How this skill works

The skill first validates business requirements and workload characteristics, then runs a quick assessment to shortlist 1–3 vendors using a deterministic scoring matrix. For multi-cloud or hybrid needs it builds a full strategy: vendor capability comparison, explicit TCO model (3/5/7 years), recommended integration patterns (IaC, Kubernetes, service mesh, data pipelines), and lock-in mitigations. Outputs follow a JSON schema with sources and documented assumptions for auditability.

When to use it

  • Designing cross-provider strategies spanning AWS, Azure, GCP or other providers
  • Evaluating vendor lock-in risk and drafting mitigation controls
  • Performing vendor selection with objective capability and score-based comparison
  • Calculating multi-year TCO for workload placement across clouds
  • Planning hybrid cloud architectures that integrate on-premises systems

Best practices

  • Collect clear business constraints up front: latency, compliance, budget, and risk tolerance
  • Use Terraform/Pulumi and OCI containers to maximize portability and reproducibility
  • Document every TCO assumption (instance types, storage tiers, egress rates) for auditability
  • Prefer open data formats (Parquet/Avro) and standard databases (Postgres/MySQL) to reduce lock-in
  • Run quarterly restore/migration tests and maintain cross-cloud DR exercises

Example use cases

  • Global SaaS needing <50ms latency and GDPR/HIPAA compliance: shortlist AWS+GCP with GCP for analytics
  • Enterprise migrating core ERP to hybrid cloud with on-prem data residency and Azure Arc for management
  • Startup evaluating cost trade-offs between single-cloud simplicity and multi-cloud resilience
  • ML-heavy workload that favors GCP for Vertex AI while keeping infra on AWS for enterprise services

FAQ

When will this recommend single-cloud instead of multi-cloud?

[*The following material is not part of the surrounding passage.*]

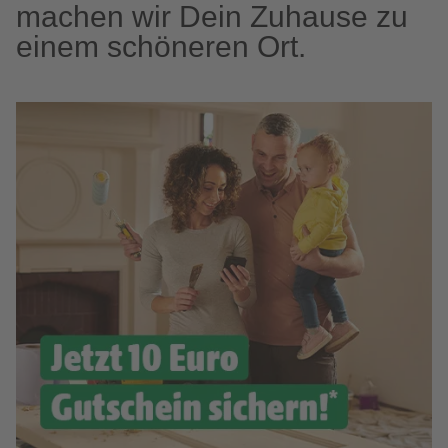
machen wir Dein Zuhause zu
einem schöneren Ort.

If one vendor meets >90% of requirements or simplicity outweighs portability, the decision rules favor single-cloud with explicit rationale.

How are vendor scores produced and justified?

Scores follow deterministic criteria across compute, storage, networking, serverless, Kubernetes, and hybrid capabilities; every score is accompanied by a short justification and source access date.